**EXCERTO**
───
Em declarações ao Notícias de Coimbra, a autarca referiu que esta decisão “não revoga o PDM e nós até estamos a colocar um nível e vai permitir, por exemplo, desbloquear investimentos que aqui estão há anos e que não são viáveis, nomeadamente hotéis, tendo em conta as restrições que o atual PDM coloca”.
“O que nós estamos a permitir é que se construa, e que se construa com qualidade, sobretudo a habitação e a habitação a custos acessíveis, onde existe um projeto de mobilidade”, frisou.
Veja o Direto NDC com Ana Abrunhosa
Do lado da oposição, foi a vereadora Ana Bastos que explicou o sentido de voto contrário a esta decisão. Para a autarca, “a suspensão do PDM existe como uma medida excecional para fenómenos emergentes”, o que no caso não se aplica.
Apesar das alterações introduzidas, as quais tornam “muito mais sólida, muito mais consistente e muito menos perigosa”, Ana Bastos afirmou que ela “desprotege os próprios serviços técnicos, que não tendo balizas quantitativas, tendo apenas qualitativas, sofrem naturalmente a pressão do mercado imobiliário”.
“O grande problema que se põe aqui é como controlar, do ponto de vista do negócio jurídico, uma situação destas”, afirmou.
───
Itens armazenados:

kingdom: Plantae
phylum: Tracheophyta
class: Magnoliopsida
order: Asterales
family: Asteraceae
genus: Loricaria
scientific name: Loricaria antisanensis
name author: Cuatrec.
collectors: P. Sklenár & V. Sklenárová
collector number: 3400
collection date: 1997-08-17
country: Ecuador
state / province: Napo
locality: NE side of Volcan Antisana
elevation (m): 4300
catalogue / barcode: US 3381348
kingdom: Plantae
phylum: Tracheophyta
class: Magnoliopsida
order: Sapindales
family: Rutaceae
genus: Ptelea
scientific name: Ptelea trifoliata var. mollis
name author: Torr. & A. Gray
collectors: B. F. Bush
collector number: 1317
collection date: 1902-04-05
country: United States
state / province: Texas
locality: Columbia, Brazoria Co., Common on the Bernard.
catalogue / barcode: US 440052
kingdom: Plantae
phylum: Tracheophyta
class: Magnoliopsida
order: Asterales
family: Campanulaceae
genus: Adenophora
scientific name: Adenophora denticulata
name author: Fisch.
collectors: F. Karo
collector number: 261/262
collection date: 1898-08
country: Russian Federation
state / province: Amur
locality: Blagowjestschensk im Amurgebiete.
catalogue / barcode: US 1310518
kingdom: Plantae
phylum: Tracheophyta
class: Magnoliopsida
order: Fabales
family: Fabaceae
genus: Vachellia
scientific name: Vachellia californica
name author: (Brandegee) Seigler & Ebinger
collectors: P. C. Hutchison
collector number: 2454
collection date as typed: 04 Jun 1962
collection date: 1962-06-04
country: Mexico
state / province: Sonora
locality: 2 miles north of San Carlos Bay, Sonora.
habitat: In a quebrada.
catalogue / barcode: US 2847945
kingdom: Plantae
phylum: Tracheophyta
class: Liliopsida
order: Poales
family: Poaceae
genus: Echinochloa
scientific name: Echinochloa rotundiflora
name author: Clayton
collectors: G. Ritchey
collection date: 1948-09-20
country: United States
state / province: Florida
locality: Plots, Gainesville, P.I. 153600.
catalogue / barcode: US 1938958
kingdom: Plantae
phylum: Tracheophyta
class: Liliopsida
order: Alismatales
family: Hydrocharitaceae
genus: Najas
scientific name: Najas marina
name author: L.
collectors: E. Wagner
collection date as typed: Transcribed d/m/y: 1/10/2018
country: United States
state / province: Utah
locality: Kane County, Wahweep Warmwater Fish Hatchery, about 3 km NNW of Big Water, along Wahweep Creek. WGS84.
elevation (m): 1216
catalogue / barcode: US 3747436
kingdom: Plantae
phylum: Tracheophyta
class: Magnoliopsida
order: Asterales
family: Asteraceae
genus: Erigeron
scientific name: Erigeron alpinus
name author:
───
**DETALHES DA TAREFA**
No excerto sobre a suspensão do PDM, por que motivo Ana Bastos diz que a decisão desprotege os serviços técnicos?

**PROBLEMA RESOLVIDO**
Porque os serviços técnicos não têm balizas quantitativas, apenas qualitativas, e por isso sofrem naturalmente a pressão do mercado imobiliário.